Cultura de La Candelaria

La Candelaria es una de las culturas más representativas y mejor conocidas del área noroeste sudamericana, en los Andes meridionales. Su centro geográfico se sitúa en las provincias argentinas de Salta y Tucumán, en donde se desarrolla una larga tradición cultural de un milenio aproximado de duración, hasta el siglo XI d.C. La cultura de La Candelaria constituye un ejemplo de las culturas surandinas durante el periodo cerámico medio.

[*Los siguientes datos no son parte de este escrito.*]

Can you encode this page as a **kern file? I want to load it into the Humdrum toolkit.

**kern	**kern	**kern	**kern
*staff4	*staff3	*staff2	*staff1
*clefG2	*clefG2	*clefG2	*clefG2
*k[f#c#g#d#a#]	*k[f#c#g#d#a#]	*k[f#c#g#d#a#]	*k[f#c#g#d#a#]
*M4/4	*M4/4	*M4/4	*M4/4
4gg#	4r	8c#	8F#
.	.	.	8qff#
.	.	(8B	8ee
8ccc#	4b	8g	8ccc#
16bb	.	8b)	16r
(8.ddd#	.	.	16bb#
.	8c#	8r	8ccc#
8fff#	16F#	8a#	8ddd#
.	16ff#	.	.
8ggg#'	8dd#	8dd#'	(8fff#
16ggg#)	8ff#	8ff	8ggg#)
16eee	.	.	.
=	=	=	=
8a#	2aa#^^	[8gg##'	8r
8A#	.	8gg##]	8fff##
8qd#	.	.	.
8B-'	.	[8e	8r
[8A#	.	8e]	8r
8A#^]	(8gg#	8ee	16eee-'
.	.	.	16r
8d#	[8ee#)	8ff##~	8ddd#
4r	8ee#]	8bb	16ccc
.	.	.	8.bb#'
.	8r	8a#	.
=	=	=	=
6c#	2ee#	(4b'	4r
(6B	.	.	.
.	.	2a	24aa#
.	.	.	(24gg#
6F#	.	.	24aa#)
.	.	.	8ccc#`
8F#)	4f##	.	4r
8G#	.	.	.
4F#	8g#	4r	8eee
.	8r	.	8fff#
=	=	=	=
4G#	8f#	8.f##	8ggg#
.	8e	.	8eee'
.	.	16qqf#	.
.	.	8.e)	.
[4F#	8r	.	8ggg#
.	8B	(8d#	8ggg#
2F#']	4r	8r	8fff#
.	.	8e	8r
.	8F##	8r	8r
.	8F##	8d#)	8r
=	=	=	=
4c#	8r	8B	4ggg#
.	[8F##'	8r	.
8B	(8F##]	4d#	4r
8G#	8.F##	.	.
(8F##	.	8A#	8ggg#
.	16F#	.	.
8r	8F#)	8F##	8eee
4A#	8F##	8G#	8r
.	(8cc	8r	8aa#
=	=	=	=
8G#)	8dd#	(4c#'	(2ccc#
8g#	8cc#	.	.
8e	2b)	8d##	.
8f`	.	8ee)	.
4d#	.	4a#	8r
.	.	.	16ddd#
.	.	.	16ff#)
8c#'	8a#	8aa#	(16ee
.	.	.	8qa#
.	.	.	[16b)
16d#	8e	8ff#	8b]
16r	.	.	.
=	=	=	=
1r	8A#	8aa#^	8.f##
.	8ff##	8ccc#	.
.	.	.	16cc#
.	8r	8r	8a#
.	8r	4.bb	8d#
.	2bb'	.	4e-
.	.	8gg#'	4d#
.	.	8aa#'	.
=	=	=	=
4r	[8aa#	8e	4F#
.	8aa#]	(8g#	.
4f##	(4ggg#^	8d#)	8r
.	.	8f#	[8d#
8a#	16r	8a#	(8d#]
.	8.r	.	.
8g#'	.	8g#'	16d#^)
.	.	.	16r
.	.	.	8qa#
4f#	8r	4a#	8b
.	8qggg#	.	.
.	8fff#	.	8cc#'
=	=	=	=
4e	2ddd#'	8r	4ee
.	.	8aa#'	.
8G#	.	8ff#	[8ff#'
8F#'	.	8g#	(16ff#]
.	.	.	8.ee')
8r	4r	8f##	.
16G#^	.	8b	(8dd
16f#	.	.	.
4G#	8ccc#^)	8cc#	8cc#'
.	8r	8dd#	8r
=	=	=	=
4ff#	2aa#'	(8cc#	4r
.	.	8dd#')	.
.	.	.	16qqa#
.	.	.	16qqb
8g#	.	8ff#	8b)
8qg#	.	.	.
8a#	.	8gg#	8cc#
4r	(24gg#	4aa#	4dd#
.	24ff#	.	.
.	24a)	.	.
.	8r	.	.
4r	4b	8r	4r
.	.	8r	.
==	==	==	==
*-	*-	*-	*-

Orígenes y principales características

El registro arqueológico de esta cultura se compone de asentamientos pequeños, con habitáculos levantados con materiales perecederos. Se han encontrado cimientos circulares o rectangulares, formados por lajas de piedra, así como numerosos restos cerámicos, herramientas y urnas funerarias, asociadas a las viviendas. Estas urnas, de cerámica gris y de entre 50 y 140 cm de longitud, tienen una forma ovoide o alargada, con un cuello angosto. Todas ellas están adornadas con incisiones en forma de puntos, formado bandas en torno al cuello y diseños triangulares, aunque algunas se ornamentaron con pastillaje. Algunas de las urnas desenterradas contenían esqueletos y restos infantiles, con muestras de sacrificio.

No siempre las urnas aparecen asociadas con las viviendas. En ocasiones se han hallado en cavernas funerarias, enterradas con un rico ajuar. Gracias a la sequedad del lugar se han podido encontrar tejidos elaborados con pelo de llama, cuerdas, redes, bolsas, diademas de plumas y arcos y flechas con puntas de madera, así como un colgante de oro y una nariguera de cerámica.

Los asentamientos de la cultura de La Candelaria sostuvieron relaciones comerciales con pueblos de zonas alejadas, como lo muestra el hallazgo de conchas procedentes del Atlántico y del Pacífico, así como diversos objetos de oro y cobre, llegados desde el oeste.

Manifestaciones artísticas

Del arte de La Candelaria se ha destacado tradicionalmente su asociación con el ámbito funerario y con el mundo espiritual. Contribuye a esta afirmación no sólo el hecho de que prácticamente todo lo encontrado se ha hallado en contextos funerarios, sino que muchos de los útiles parecen haber sido destinados a un uso ceremonial. Así ocurre con los morteros decorados, que pudieron utilizarse para la preparación de sustancias alucinógenas, relacionadas con rituales shamánicos.

Con respecto a la estética de estas piezas, se ha destacado su gran sentido plástico. Los artistas representaron figuras fantásticas, mezcla de humano y animal, así como seres antropomorfos y zoomorfos. Las decoraciones se hicieron generalmente por incisión, siguiendo un orden geométrico. Además de la cerámica, trabajaron la piedra, con la que confeccionaron esculturas y útiles como hachas, narigueras o cuentas de collar.